In February 2022, the IPCC (Intergovernmental Panel on Climate Change) announced that many impacts of global warming were irreversible, but there is still time to avoid the worst. Climate change and sustainability are terms we are very familiar with but often struggle to know how to help in our daily lives. While big corporations are scrutinized and lambasted for their sustainable actions and initiatives (or lack of), what can we do in our own communities to protect the planet?
“Terum is a social app for environmentalists,” explains Julia Marhan from her home in Washington, USA. “And by environmentalists, I mean people like you or me, who want to act and take action to protect the planet. It is our vision as Terum to build a world where we can improve the standard of living without harming the planet and enable citizens to act on its behalf.”
Launched in 2021, Julia is the co-founder and CEO of Terum, and a graduate of the Kellogg-WHU Executive MBA program. Her resume is impressive, previously working for big names such as Nestlé and IBM. Most recent was as Vice President Enterprise Applications for B.Braun, a German medical and pharmaceutical company with more than 63,000 employees worldwide. “I had a very successful career,” says Julia, “I probably could have continued like that forever. But after the EMBA, I was questioning my purpose in life. I was on a certain career trajectory, but I examined whether it made me happy. From there, the idea of becoming an entrepreneur grew. When we moved to the USA, it geographically took the decision out of my hands. I could have easily found another job. However, I decided to take the risk and become a start-up founder instead.”
“You may not be able to change what’s happening on the other side of the world, but you can influence what’s happening around the corner.”
Terum, at its core, is based on the idea of community. It offers a platform for like-minded people to network, shares knowledge, and discover practical solutions for taking action. The app also has its currency, Tercoins, to offset sustainability as a topic only for those who can afford it. Organizations and individuals earn these Tercoins with the option to purchase sustainable products.
“We see that there are people with a high standard of living who are very comfortable with their situation and are less willing to change. Then some have more pressing issues to consider rather than sorting trash or buying fruit from the farmer’s market. We want to move people towards small behavioral changes to make impactful decisions and empower those who are not as financially fortunate to make such decisions freely. For every positive action you take, you are incentivized with Tercoins, a form of green currency. Our vision is that this currency is not only an in-app currency, but you would be able to purchase external sustainable products. We want to open a loop of working with industry providers to incentivize this sustainable behavior and start the cycle.”

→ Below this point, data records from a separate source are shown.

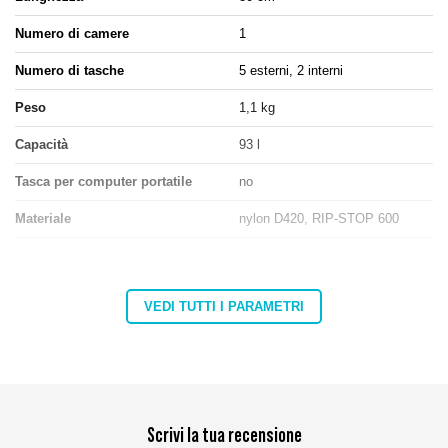
Numero di camere
1
Numero di tasche
5 esterni, 2 interni
Peso
1,1 kg
Capacità
93 l
Tasca per computer portatile
no
Materiale
nylon D420, RIP-STOP 600
Ente responsabile di questo prodotto nell'UE
VEDI TUTTI I PARAMETRI
Indirizzo:
Górna 3
Codice postale:
27-200
MARBO Katarzyna
Città:
Starachowice
Produttore
Ulikowska
Paese:
Poland
Indirizzo e-mail:
info@marbo1982.com
Scrivi la tua recensione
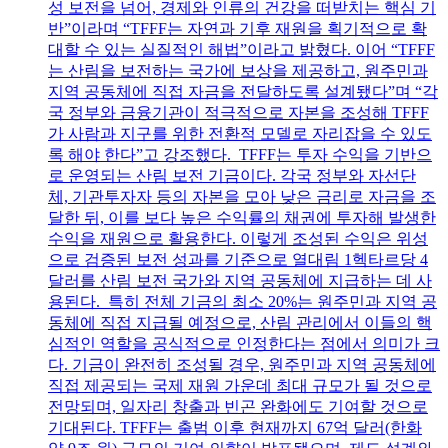
성 보전을 넘어, 경제와 인류의 건강을 떠받치는 핵심 기
반”이라며 “TFFF는 자연과 기후 재원을 획기적으로 확
대할 수 있는 실질적인 해법”이라고 밝혔다. 이어 “TFFF
는 산림을 보전하는 국가에 보상을 제공하고, 원주민과
지역 공동체에 직접 자금을 전달하도록 설계됐다”며 “각
국 정부와 금융기관이 적극적으로 자본을 조성해 TFFF
가 사람과 지구를 위한 전환적 모델로 자리잡을 수 있도
록 해야 한다”고 강조했다. TFFF는 투자 수익을 기반으
로 운영되는 산림 보전 기금이다. 각국 정부와 자선단
체, 기관투자자 등의 자본을 모아 낮은 금리로 자금을 조
달한 뒤, 이를 보다 높은 수익률의 채권에 투자해 발생한
수익을 재원으로 활용한다. 이렇게 조성된 수익은 위성
으로 검증된 보전 성과를 기준으로 열대림 1헥타르당 4
달러를 산림 보전 국가와 지역 공동체에 지급하는 데 사
용된다. 특히 전체 기금의 최소 20%는 원주민과 지역 공
동체에 직접 지급될 예정으로, 산림 관리에서 이들의 핵
심적인 역할을 공식적으로 인정한다는 점에서 의미가 크
다. 기금이 완전히 조성될 경우, 원주민과 지역 공동체에
직접 제공되는 국제 재원 가운데 최대 규모가 될 것으로
전망되며, 일자리 창출과 빈곤 완화에도 기여할 것으로
기대된다. TFFF는 출범 이후 현재까지 67억 달러(한화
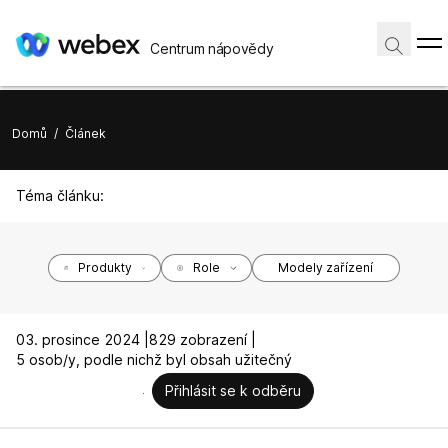
Centrum nápovědy
Domů
/
Článek
Téma článku:
Produkty
Role
Modely zařízení
03. prosince 2024 |
829 zobrazení |
5 osob/y, podle nichž byl obsah užitečný
Přihlásit se k odběru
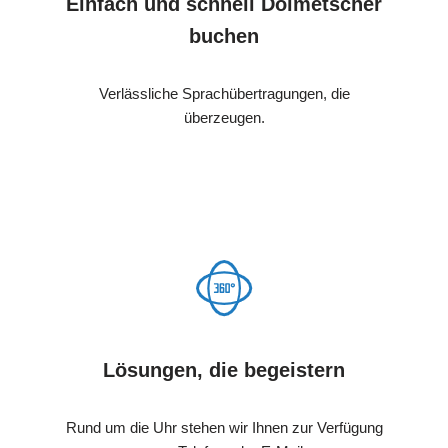
Einfach und schnell Dolmetscher
buchen
Verlässliche Sprachübertragungen, die
überzeugen.
Lösungen, die begeistern
Rund um die Uhr stehen wir Ihnen zur Verfügung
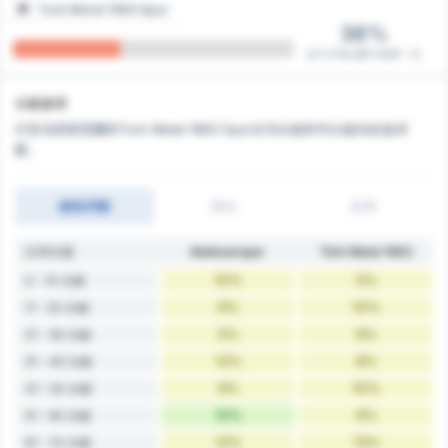
Turk Metal 1963 Spor
38%
在11/29比賽中得第一分
分鐘進球
巴里克西斯普爾和Turk Metal 1963 Spor在10分鐘和15分鐘內的進球
數。
總進球數
得分
失球
以10分鐘
Balıkesirspor
Türk Metal 1963
10%
5%
0 - 10 分鐘
6%
10%
11 - 20 分鐘
5%
6%
21 - 30 分鐘
12%
8%
31 - 40 分鐘
9%
10%
41 - 50 分鐘
15%
6%
51 - 60 分鐘
12%
13%
61 - 70 分鐘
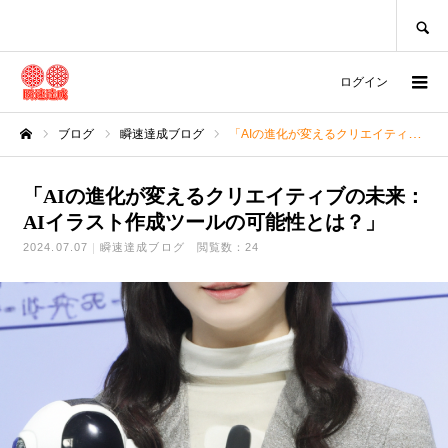
SEARCH
ログイン
ブログ
瞬速達成ブログ
「AIの進化が変えるクリエイティブの未来：AIイラスト作成ツールの可能性とは？」
ホーム
「AIの進化が変えるクリエイティブの未来：
AIイラスト作成ツールの可能性とは？」
2024.07.07
瞬速達成ブログ
閲覧数：24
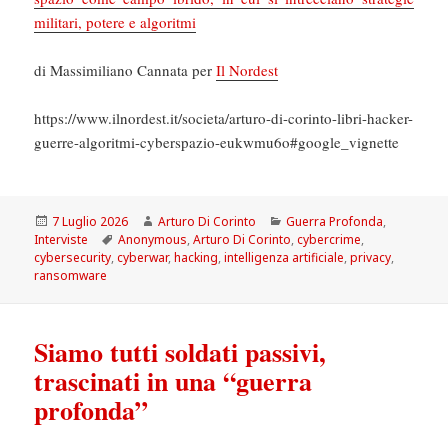
militari, potere e algoritmi
di Massimiliano Cannata per
Il Nordest
https://www.ilnordest.it/societa/arturo-di-corinto-libri-hacker-
guerre-algoritmi-cyberspazio-eukwmu6o#google_vignette
Scritto
Autore
Categorie
7 Luglio 2026
Arturo Di Corinto
Guerra Profonda
,
il
Tag
Interviste
Anonymous
,
Arturo Di Corinto
,
cybercrime
,
cybersecurity
,
cyberwar
,
hacking
,
intelligenza artificiale
,
privacy
,
ransomware
Siamo tutti soldati passivi,
trascinati in una “guerra
profonda”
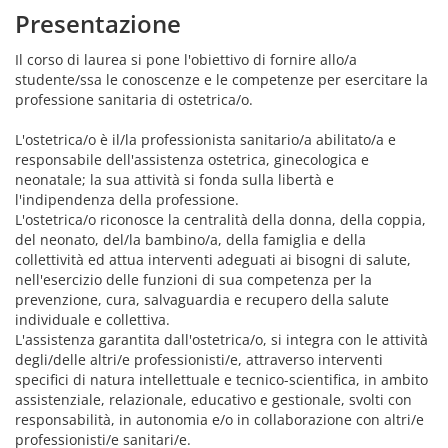
Presentazione
Il corso di laurea si pone l'obiettivo di fornire allo/a
studente/ssa le conoscenze e le competenze per esercitare la
professione sanitaria di ostetrica/o.
L'ostetrica/o è il/la professionista sanitario/a abilitato/a e
responsabile dell'assistenza ostetrica, ginecologica e
neonatale; la sua attività si fonda sulla libertà e
l'indipendenza della professione.
L'ostetrica/o riconosce la centralità della donna, della coppia,
del neonato, del/la bambino/a, della famiglia e della
collettività ed attua interventi adeguati ai bisogni di salute,
nell'esercizio delle funzioni di sua competenza per la
prevenzione, cura, salvaguardia e recupero della salute
individuale e collettiva.
L'assistenza garantita dall'ostetrica/o, si integra con le attività
degli/delle altri/e professionisti/e, attraverso interventi
specifici di natura intellettuale e tecnico-scientifica, in ambito
assistenziale, relazionale, educativo e gestionale, svolti con
responsabilità, in autonomia e/o in collaborazione con altri/e
professionisti/e sanitari/e.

“Kellogg-WHU was a driving force for me as a founder and a CEO.”
Julia joined the Kellogg-WHU program in 2018, looking for a fresh career perspective. “I felt that if I didn’t get more inspiration and external knowledge, I would be limited in what I could do. I wanted to develop myself both personally and professionally, and that was the initial trigger for choosing an executive MBA.”
As for why she chose Kellogg-WHU specifically, she mentions the study format and the reputation of the school and its diverse cohorts. “In my cohort alone, we had a high number of nationalities represented. It made it a valuable and unique experience. The study format also allowed me to combine my professional and family life with the learning experience. We discussed our purpose in life and our values during a leadership course. It triggered this thought that you should do something that matters to you. We then had other courses on entrepreneurship and strategic innovation. I think they strengthened my conviction to have the courage and mindset of an entrepreneur. Am I a risk-taker? Am I willing to fail?”
The Kellogg-WHU EMBA program is renowned for its global network, with seven campuses worldwide and over 65,000 alumni. This network of executives helped shape Terum in its very early stages. “I shared the pitch deck, and the network helped me to narrow it down. Now that I live in the USA, I also have many connections, and they have been a great help in the move. Sometimes it is professional partnerships, but sometimes it is a coffee chat, someone to bounce ideas around with.”
Looking back at her corporate career, to today as a founder, Julia reflects on how it fills her with great satisfaction. “I am very happy. I feel like I am doing what I should be and channeling my knowledge into something that matters. I don’t get up every morning and go to work; I must make it work. I want to fight for this. There’s no big paycheck. The reward is seeing more interaction feedback from partnerships you are building in the community. The reward is seeing the idea grow into something tangible.”